------ SUPPLIED ENTRIES

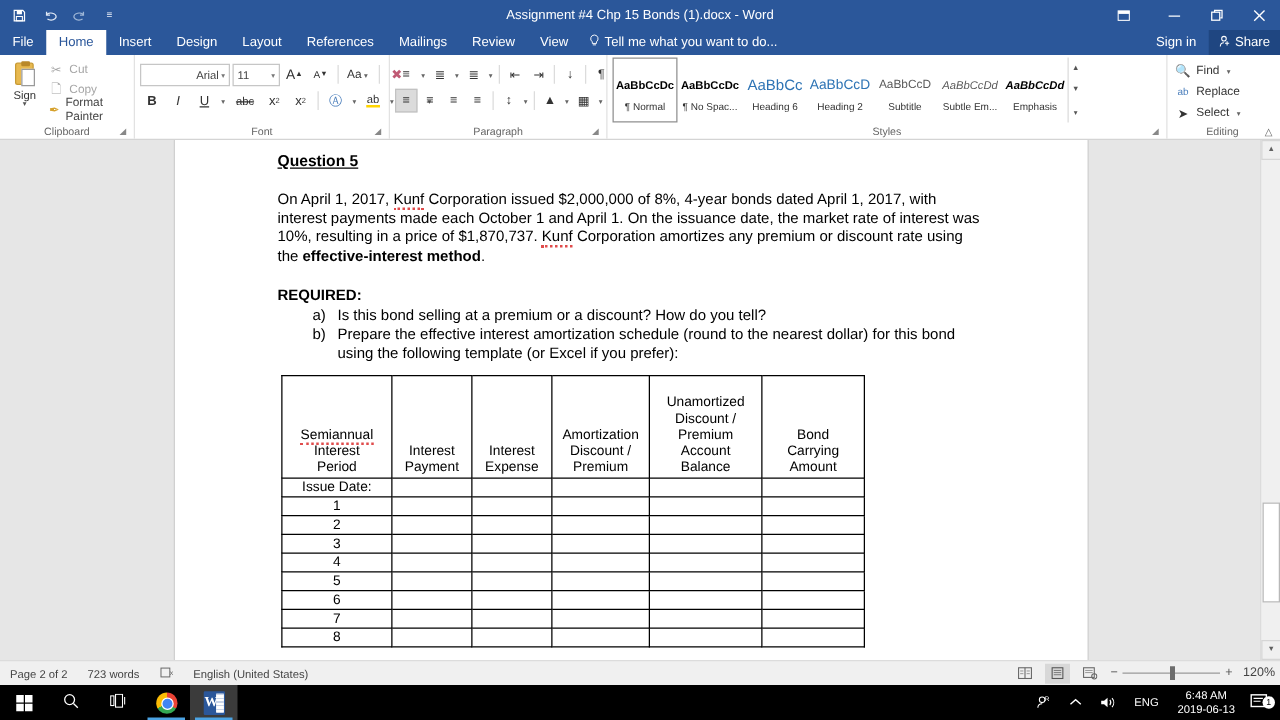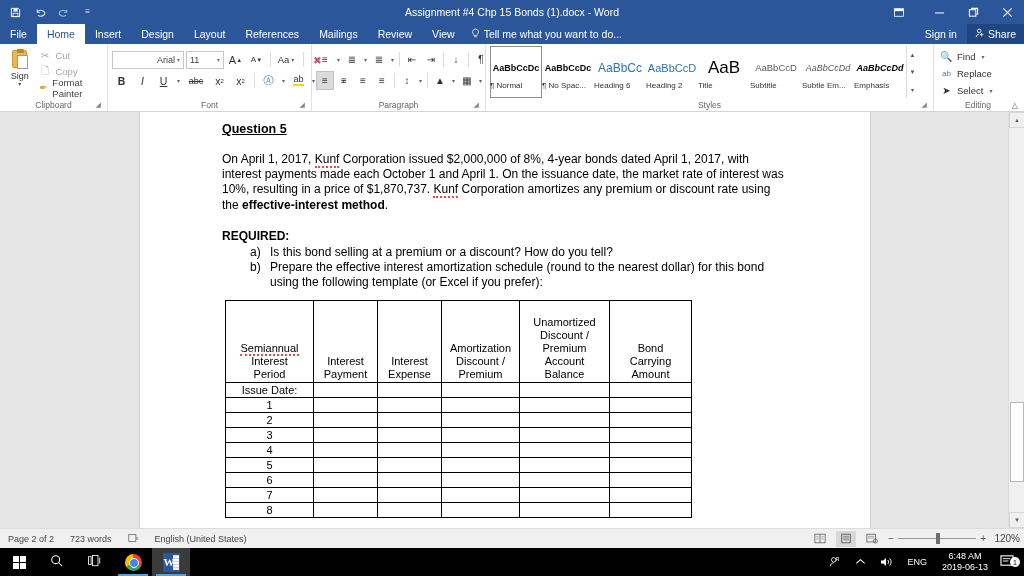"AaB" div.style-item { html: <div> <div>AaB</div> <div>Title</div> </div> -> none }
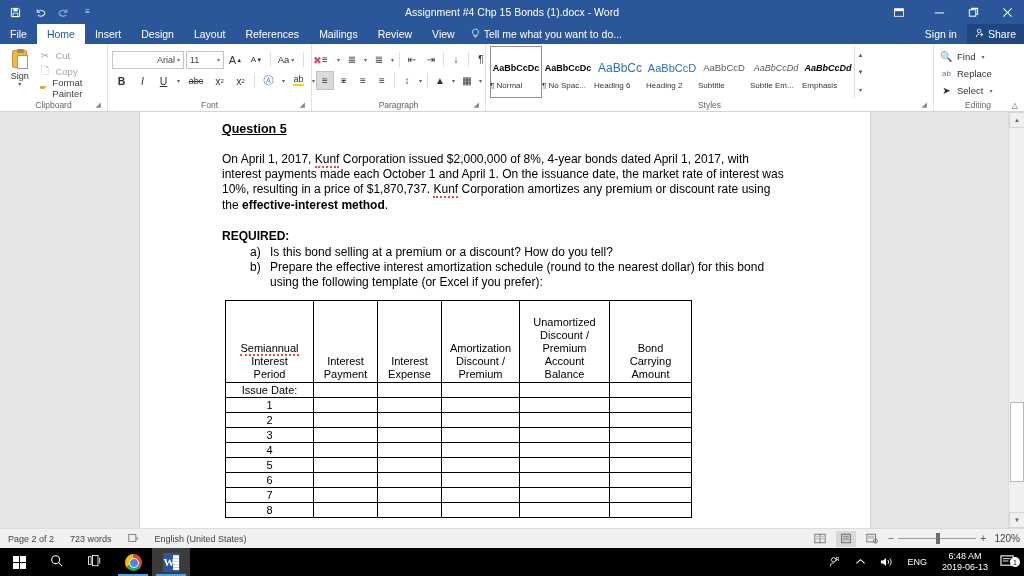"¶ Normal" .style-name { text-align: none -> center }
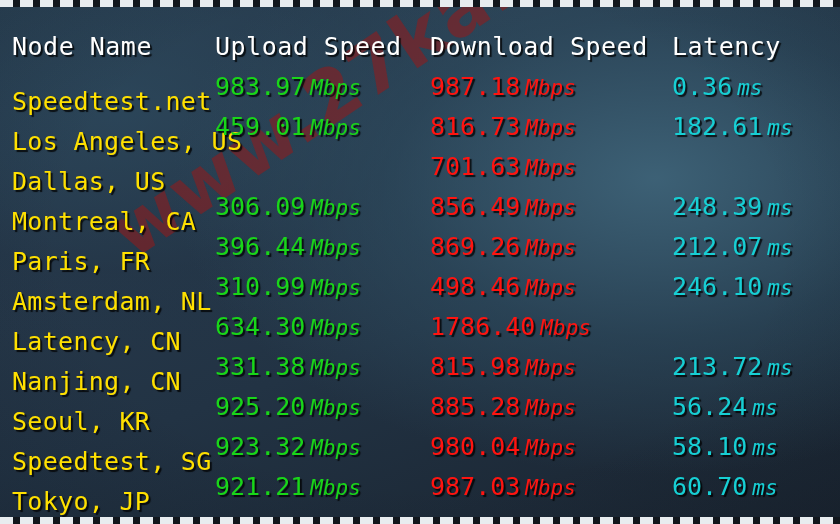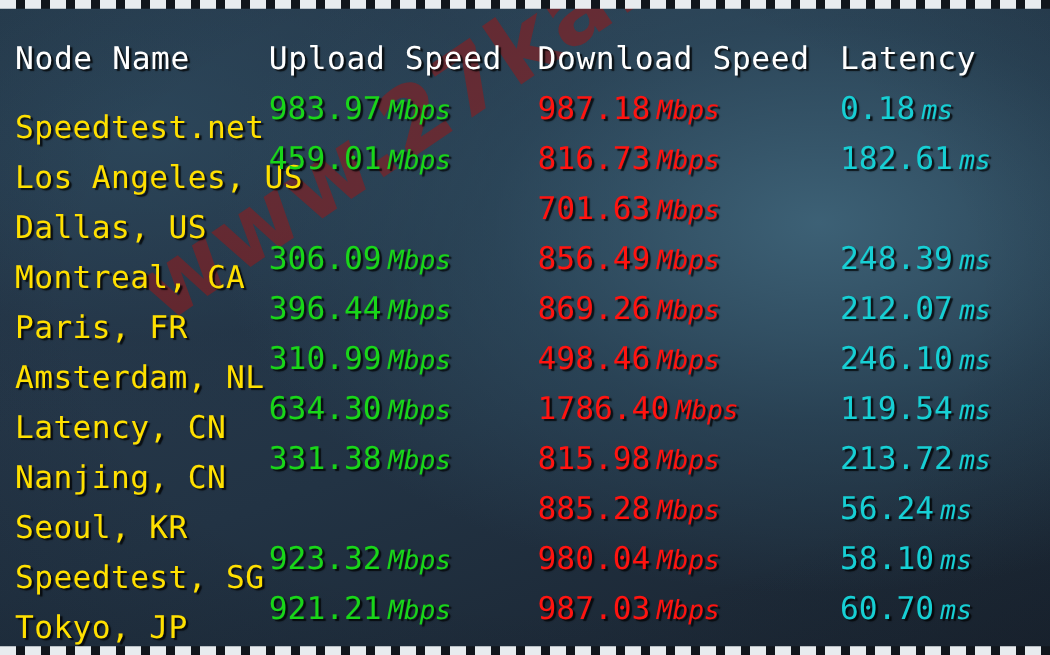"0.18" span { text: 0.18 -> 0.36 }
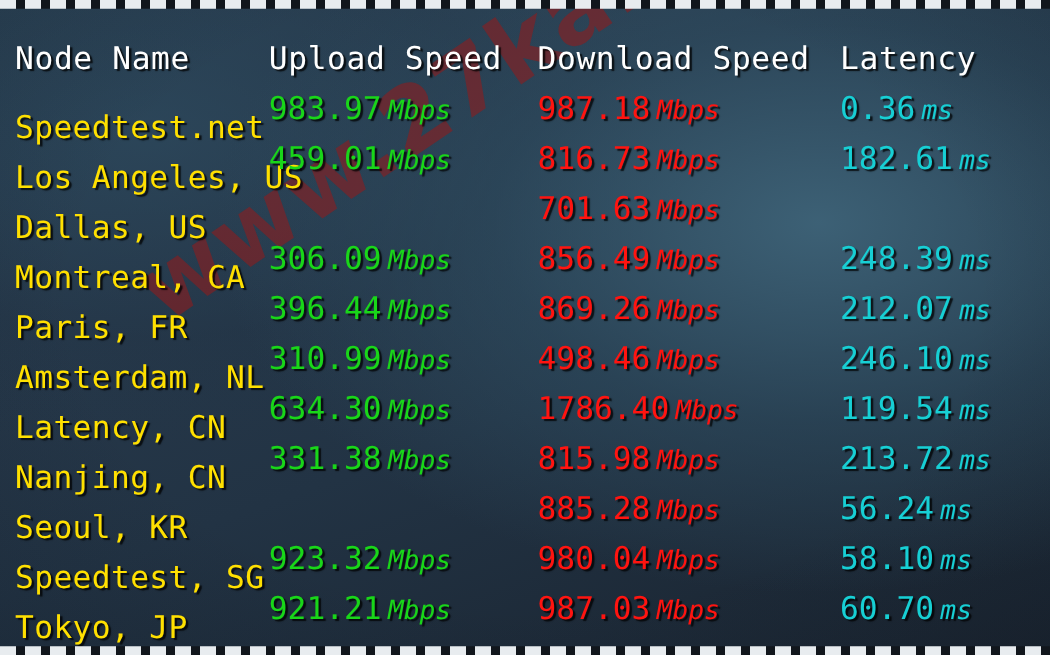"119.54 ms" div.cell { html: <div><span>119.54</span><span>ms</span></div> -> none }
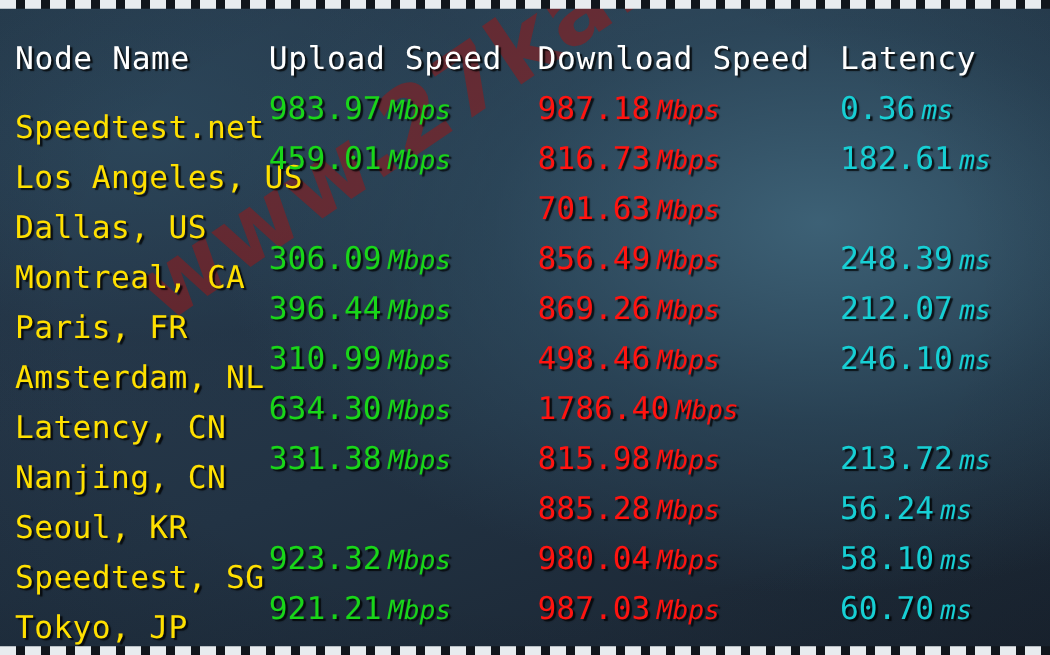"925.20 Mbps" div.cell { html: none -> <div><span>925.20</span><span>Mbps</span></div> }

------------
------ SUPPLIED ENTRIES

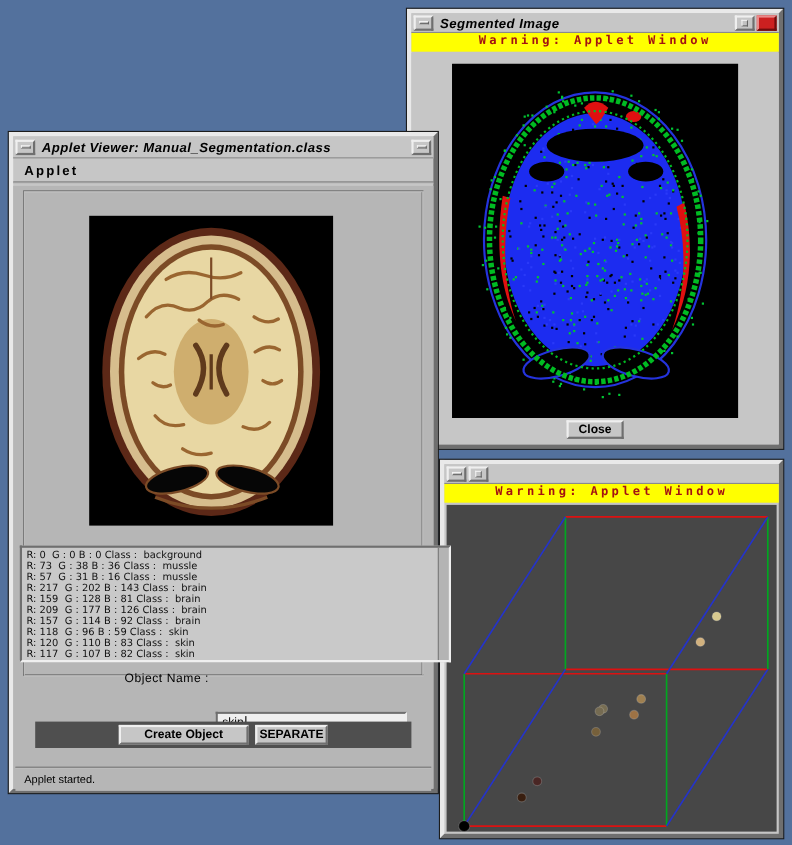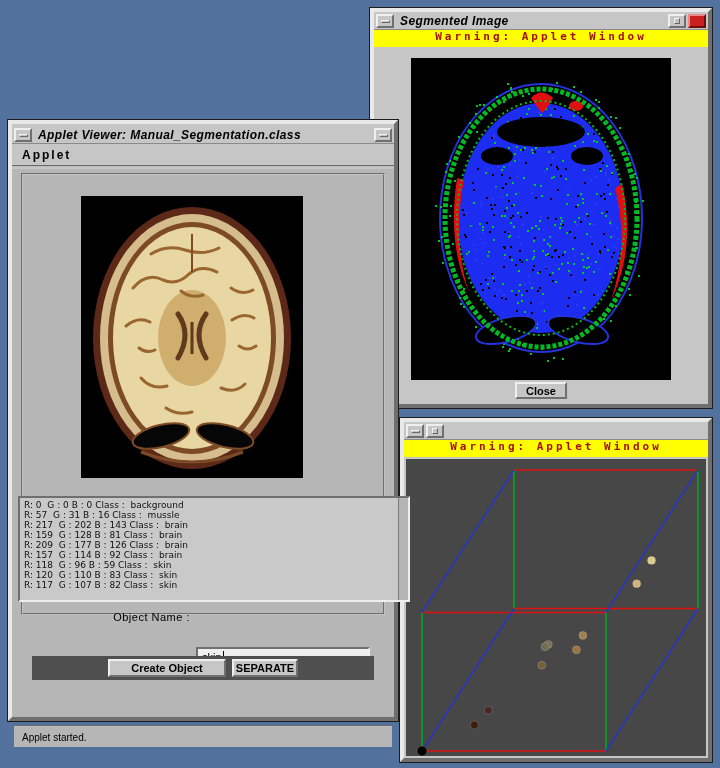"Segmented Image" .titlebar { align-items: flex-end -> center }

------------

WORK REQUEST: What do the entries above read from the line containing "html: <div> <div>AaB</div>" through the line containing "html: <div><span>119.54</span><span>ms</span></div> ->"? Output those lines exactly, both ends included, with the pictures left out.

RESULT OF THIS EXERCISE:
"AaB" div.style-item { html: <div> <div>AaB</div> <div>Title</div> </div> -> none }
"¶ Normal" .style-name { text-align: none -> center }
"0.18" span { text: 0.18 -> 0.36 }
"119.54 ms" div.cell { html: <div><span>119.54</span><span>ms</span></div> -> none }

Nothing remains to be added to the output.